Preparing the TIMIT database

If you are lucky enough to own the TIMIT database, or are willing to buy it from here, you can use this simple script to prepare the HDF5 files, similarly to how it was done with the Voxforge dataset. For a detailed explanation of all the steps, refer to the VoxforgeDataPrep notebook.

To make things brief, a lot of functions were implemented as a library and stored in the timit.py script in the python directory. We will include these methods here.


In [1]:
import sys

sys.path.append('../python')

from timit import *

TIMIT alignments

We begin by loading a list of files and their alignemts. The methods below will load the PHN files and their corresponding audio and store them in a list, just like with the VoxForge database. The method here requires a list of files to load and their location. A list of files for the corresponding dataset is included in the repository. More about the actual counts is written in the sections below.


In [2]:
train_corp=prepare_corp_dir('../data/TIMIT_train.list','../TIMIT/train')

**WORK REQUIRED**. Reproduce the passage of the TIMIT preparation page that begins with the words "sys.path.append('../python')" and ends after the words "the sections below.". The rows after this text play no part in the work.

**MATERIAL SUPPLIED**.

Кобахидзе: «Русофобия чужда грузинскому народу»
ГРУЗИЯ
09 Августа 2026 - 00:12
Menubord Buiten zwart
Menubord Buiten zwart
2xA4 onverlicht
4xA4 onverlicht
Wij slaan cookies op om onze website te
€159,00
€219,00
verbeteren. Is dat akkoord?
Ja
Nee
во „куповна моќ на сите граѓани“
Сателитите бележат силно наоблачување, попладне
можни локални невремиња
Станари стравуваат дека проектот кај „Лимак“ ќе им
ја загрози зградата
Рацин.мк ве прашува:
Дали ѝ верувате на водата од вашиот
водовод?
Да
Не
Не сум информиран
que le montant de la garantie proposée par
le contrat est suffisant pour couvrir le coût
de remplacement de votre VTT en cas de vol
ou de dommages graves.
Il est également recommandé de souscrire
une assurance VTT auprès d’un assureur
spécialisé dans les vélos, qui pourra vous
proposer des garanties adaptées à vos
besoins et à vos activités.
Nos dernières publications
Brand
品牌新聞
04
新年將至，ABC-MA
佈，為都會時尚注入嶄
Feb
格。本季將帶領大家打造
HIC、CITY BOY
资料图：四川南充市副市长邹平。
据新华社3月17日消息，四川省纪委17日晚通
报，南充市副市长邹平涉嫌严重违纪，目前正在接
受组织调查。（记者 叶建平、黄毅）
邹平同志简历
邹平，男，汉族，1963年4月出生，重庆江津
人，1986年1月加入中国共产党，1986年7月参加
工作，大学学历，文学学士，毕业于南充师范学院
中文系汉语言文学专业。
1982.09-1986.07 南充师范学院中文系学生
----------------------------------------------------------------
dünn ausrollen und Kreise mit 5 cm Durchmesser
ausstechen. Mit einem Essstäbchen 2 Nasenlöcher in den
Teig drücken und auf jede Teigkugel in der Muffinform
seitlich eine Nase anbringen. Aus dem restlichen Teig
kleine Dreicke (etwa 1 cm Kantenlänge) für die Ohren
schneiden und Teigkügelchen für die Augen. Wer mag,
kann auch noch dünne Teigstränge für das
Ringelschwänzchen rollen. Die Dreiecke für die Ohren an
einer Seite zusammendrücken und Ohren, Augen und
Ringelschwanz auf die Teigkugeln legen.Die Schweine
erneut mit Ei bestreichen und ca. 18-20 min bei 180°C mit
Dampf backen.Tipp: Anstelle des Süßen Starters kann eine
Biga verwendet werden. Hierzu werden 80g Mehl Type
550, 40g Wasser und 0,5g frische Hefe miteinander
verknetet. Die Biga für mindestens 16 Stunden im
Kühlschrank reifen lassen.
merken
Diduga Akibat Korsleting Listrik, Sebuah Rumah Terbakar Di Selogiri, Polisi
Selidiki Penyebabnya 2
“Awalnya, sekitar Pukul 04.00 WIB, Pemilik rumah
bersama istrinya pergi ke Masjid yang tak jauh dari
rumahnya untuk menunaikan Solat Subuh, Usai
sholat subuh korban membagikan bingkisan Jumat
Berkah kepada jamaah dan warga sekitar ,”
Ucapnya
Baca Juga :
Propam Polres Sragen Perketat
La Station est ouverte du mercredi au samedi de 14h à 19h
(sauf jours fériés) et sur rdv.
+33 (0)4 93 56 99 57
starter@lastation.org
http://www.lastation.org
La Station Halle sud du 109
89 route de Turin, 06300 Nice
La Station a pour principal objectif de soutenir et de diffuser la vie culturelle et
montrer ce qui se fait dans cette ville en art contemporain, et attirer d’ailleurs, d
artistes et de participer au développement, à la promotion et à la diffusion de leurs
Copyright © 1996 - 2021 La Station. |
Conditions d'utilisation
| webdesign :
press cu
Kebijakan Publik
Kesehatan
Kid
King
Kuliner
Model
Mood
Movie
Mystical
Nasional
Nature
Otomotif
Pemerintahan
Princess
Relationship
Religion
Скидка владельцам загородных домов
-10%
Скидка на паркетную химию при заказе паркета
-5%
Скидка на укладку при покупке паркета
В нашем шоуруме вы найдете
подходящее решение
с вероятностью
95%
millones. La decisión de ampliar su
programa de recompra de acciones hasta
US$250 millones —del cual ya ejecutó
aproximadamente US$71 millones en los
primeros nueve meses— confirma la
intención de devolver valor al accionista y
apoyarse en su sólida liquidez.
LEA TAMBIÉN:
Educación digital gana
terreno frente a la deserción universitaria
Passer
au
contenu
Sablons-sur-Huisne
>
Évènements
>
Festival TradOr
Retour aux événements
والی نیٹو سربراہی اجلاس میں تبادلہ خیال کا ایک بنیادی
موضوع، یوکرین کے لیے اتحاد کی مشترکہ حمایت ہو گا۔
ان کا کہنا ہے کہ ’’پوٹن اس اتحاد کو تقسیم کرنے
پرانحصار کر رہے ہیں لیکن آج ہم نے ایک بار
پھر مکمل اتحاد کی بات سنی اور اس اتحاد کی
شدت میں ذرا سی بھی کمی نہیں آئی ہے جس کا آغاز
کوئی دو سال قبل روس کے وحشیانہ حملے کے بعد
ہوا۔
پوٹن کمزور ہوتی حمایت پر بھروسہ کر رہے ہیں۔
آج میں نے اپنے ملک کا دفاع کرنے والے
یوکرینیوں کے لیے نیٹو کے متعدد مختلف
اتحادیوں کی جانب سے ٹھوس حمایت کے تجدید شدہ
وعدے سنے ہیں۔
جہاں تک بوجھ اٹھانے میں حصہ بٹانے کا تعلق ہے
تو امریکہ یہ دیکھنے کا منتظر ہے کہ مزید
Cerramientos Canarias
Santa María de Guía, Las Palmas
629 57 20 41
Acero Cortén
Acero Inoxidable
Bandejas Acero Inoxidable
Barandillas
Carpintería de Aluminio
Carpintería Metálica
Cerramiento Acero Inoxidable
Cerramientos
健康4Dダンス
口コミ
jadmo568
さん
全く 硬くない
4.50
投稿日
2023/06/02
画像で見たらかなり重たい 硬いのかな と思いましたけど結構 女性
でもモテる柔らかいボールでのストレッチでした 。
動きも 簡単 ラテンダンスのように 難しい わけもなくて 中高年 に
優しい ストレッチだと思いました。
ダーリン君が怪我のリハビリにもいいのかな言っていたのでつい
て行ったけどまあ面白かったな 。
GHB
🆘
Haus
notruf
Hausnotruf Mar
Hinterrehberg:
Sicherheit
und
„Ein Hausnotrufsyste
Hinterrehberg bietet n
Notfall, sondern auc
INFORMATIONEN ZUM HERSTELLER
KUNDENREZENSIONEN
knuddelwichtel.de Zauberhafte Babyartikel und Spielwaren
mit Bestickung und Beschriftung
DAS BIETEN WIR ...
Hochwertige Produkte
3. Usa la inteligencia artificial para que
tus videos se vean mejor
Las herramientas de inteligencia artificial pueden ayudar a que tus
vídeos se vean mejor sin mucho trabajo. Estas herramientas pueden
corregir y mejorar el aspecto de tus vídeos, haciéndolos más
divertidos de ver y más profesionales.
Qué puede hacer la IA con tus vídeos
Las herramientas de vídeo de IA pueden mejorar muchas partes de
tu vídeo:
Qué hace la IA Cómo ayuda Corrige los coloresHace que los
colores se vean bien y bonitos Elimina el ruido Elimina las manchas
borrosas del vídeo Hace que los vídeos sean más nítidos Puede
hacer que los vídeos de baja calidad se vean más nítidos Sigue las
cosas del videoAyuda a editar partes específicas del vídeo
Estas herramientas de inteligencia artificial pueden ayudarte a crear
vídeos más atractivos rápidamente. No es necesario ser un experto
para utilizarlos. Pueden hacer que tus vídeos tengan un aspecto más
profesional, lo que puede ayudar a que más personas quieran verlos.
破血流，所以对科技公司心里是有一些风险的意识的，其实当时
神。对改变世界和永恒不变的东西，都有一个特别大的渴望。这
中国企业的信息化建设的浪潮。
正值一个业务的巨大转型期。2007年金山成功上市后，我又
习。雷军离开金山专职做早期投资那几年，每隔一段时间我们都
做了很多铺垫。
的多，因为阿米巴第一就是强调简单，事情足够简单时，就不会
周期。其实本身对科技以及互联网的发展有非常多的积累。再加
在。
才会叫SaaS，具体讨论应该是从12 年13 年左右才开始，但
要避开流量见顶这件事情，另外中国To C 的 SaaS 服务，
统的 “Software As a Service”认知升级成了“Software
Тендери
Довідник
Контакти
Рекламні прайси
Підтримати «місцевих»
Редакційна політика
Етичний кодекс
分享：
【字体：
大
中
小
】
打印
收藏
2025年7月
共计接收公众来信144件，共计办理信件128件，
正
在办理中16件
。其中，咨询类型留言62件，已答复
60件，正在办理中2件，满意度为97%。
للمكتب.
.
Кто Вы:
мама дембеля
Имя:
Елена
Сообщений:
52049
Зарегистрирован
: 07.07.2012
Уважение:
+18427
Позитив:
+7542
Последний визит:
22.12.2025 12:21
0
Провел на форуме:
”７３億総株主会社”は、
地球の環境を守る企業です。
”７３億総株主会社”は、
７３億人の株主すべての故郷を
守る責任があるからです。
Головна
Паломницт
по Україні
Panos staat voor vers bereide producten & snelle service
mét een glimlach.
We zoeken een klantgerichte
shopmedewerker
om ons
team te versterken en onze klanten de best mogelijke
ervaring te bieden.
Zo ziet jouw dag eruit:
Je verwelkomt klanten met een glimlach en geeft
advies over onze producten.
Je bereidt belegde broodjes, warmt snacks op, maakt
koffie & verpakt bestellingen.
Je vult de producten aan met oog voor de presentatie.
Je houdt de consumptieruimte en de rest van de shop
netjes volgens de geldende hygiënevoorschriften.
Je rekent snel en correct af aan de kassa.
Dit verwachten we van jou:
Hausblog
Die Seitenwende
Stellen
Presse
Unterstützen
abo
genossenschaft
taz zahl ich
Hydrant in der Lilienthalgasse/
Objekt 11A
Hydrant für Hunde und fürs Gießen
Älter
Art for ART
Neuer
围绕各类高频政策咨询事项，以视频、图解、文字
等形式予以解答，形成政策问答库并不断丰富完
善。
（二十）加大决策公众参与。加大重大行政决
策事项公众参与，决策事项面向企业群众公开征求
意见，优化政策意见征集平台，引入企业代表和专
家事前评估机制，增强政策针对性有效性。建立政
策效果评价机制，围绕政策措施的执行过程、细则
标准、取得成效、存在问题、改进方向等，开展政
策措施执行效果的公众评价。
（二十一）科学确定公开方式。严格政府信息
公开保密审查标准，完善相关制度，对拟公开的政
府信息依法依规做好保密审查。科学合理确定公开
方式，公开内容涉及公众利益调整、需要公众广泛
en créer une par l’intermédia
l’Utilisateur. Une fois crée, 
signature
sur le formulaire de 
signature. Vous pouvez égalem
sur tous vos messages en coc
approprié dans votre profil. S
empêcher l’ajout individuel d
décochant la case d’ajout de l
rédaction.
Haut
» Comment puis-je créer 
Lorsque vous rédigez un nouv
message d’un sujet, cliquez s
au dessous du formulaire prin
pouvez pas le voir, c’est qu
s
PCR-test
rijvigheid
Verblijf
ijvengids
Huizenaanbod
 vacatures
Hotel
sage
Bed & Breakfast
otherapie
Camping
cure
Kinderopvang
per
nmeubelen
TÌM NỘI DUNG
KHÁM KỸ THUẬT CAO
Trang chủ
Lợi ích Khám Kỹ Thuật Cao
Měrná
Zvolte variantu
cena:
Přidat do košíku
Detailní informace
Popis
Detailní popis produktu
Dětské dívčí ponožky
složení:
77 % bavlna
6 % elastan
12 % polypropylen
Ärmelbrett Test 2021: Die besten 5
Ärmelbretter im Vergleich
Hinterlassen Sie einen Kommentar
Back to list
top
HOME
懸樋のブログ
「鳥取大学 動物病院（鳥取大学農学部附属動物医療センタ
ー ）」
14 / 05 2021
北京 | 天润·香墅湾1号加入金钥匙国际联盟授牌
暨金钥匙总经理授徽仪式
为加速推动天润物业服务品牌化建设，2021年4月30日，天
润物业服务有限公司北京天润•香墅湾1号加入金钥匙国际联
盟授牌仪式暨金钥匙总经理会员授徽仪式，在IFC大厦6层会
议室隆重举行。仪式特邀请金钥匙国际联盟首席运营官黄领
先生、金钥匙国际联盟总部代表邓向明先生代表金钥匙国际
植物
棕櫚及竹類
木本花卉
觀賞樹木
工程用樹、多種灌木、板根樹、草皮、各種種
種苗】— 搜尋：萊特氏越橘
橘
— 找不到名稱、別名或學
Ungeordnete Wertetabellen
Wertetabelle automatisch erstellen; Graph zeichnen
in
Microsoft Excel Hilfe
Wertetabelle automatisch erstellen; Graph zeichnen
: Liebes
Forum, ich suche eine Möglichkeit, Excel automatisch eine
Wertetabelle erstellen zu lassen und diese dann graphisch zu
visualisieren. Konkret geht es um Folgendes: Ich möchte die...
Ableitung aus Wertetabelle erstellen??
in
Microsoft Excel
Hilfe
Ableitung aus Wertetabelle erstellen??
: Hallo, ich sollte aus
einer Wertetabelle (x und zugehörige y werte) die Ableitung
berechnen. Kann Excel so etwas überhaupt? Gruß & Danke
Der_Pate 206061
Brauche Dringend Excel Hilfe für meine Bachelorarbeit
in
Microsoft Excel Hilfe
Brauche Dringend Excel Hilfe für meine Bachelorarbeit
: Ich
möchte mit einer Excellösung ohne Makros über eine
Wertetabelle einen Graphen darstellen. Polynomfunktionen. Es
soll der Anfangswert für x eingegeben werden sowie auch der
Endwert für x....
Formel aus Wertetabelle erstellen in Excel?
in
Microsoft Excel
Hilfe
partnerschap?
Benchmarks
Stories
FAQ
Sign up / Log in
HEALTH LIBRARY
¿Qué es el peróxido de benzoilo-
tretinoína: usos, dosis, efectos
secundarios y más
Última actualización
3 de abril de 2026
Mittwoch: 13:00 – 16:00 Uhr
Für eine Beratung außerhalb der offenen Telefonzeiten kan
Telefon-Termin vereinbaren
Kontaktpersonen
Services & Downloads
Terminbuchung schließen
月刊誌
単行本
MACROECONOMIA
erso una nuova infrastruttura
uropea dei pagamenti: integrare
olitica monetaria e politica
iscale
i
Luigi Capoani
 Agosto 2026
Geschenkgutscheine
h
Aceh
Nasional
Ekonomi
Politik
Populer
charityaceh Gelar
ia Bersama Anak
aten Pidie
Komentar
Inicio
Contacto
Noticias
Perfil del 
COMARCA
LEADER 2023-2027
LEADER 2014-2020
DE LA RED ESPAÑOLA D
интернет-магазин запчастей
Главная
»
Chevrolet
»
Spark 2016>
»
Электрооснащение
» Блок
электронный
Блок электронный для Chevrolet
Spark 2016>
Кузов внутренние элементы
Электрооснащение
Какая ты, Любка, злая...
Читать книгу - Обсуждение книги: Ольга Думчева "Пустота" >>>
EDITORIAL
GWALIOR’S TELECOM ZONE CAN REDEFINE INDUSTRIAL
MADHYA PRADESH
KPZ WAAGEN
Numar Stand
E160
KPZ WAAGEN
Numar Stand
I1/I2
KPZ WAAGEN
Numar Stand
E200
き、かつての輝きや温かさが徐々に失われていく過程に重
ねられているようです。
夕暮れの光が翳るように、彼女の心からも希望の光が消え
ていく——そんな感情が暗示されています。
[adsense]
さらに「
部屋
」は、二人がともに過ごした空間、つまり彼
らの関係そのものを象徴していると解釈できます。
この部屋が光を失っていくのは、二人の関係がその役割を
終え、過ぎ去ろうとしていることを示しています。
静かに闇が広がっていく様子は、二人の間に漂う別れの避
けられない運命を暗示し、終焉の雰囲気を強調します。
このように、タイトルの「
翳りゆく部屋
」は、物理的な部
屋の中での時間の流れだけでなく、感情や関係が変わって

**YOUR SOLUTION**.
sys.path.append('../python')

from timit import *

TIMIT alignments

We begin by loading a list of files and their alignemts. The methods below will load the PHN files and their corresponding audio and store them in a list, just like with the VoxForge database. The method here requires a list of files to load and their location. A list of files for the corresponding dataset is included in the repository. More about the actual counts is written in the sections below.